Actualmente y desde el punto de vista amoroso, el reconocido cantante nacional vive un momento espléndido. Luego de su quiebre matrimonial con María Teresa «Pepa» Órdenes en 2024, inició un romance con Yamila Reyna, con quien siempre se ha mostrado muy feliz, y al parecer, terminará en el altar. Pero a pesar de ello, Américo aún tiene tiene un punto negro y doloroso: la conexión con su hija mayor, fruto de una relación juvenil.
Lo cierto es que, a sus 48 años, el corazón del «rey de la cumbia» todavía guarda ciertos pesares relativos a situaciones ocurridas en su infancia, adicciones del pasado y el tipo de relación que ha mantenido con sus hijos.
Sobre esas temáticas, entre otras, conversó con Javiera Quiroga en el podcast «Más Que Titulares». Durante el diálogo, reconoció que alberga un sentimiento de culpa por no haber estado más cerca de sus cuatro hijos a lo largo de su crecimiento y, especialmente, de su primogénita.
Ausencia paterna
«Viví la paternidad de distintas formas. También me genera dolores y me tiene en conciencia de que hay cosas en las que todavía debo trabajar», contó. «Por ejemplo, con Mabel», puntualizó refiriéndose a su retoña mayor, de actuales 31 años.

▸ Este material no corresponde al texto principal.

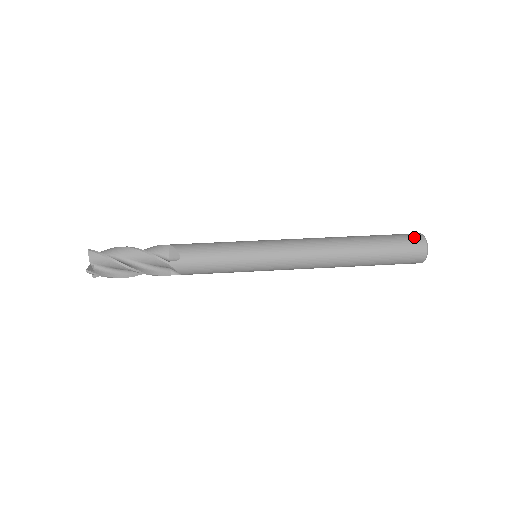
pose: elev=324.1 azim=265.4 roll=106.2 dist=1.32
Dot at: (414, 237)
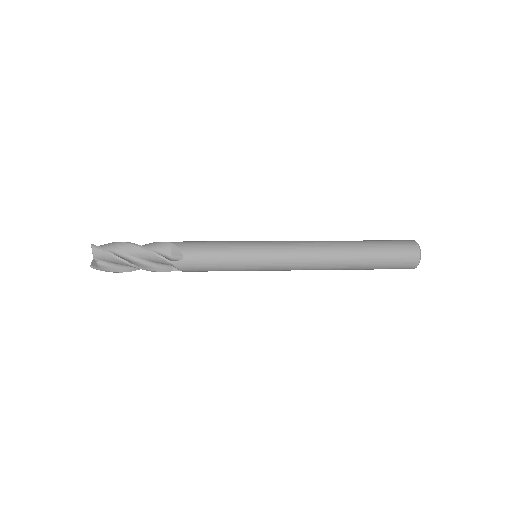
Dot at: occluded
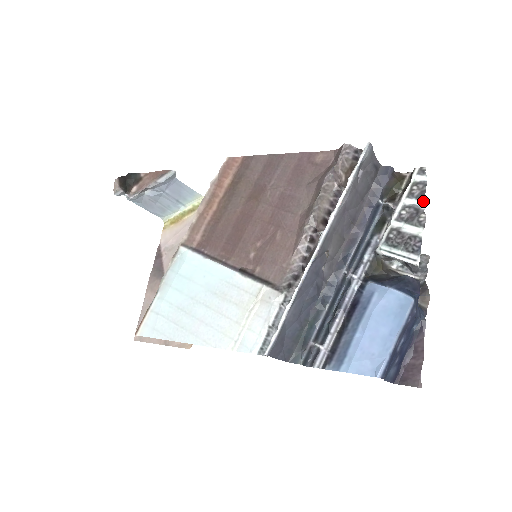
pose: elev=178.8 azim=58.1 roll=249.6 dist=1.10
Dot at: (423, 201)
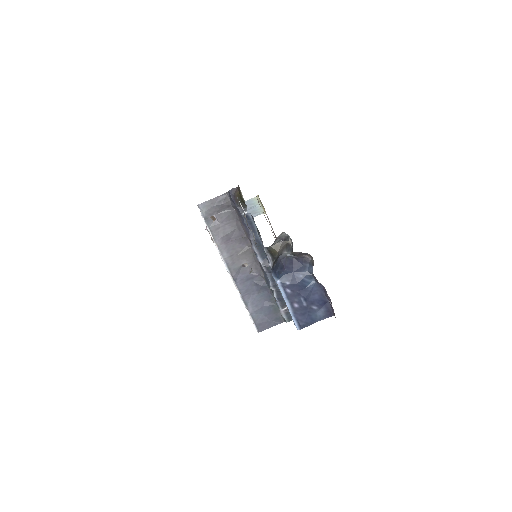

«Sé que de los cuatro, es con la que he estado más ausente», admitió el cantante. Explicó que esa distancia es literal (es decir, geográfica) y también por una opción que ella adoptó.
«Siempre estuvo en Arica (la ciudad natal de Américo) por una cosa familiar, por su mamá, y ya más grande, por su decisión (la de seguir viviendo en esa ciudad)», señaló.
Padre adolescente
En su mea culpa explicó que otro factor fue su extrema juventud al momento de convertirse en padre por primera vez. Tenía solo 16 años y aún asistía al colegio «en tiempos donde (todo) te pegaba fuerte», acotó.
«Me acuerdo que en esos años había una publicidad donde salía una niña con jumper, tomándose la guatita y decía ‘me van a matar’, porque estaba embarazada. Y yo era el papá, pero decía ‘mi mamá, ¿qué van a decir? Me van a matar’. Tenía ese pensamiento, y con familias muy rígidas. Me acuerdo que los abuelos de Mabel eran complicados, entonces era un desafío mayor en esos tiempos», recordó.
Sin embargo, valoró que, a pesar de todo, siempre ha recibido mucho amor de Mabel y que él ha intentado «acompañarla, aconsejarla y apoyarla en lo que ella quiera y necesite», detalló Américo respecto del feedback con su hija.
El cantante igualmente aseguró «que no es la misma historia» con Dominga (13) y Matheo (6), quienes fueron fruto de su matrimonio con Pepa Órdenes. Y tampoco con Dayane, de 28 años, nacida de otra relación del artista.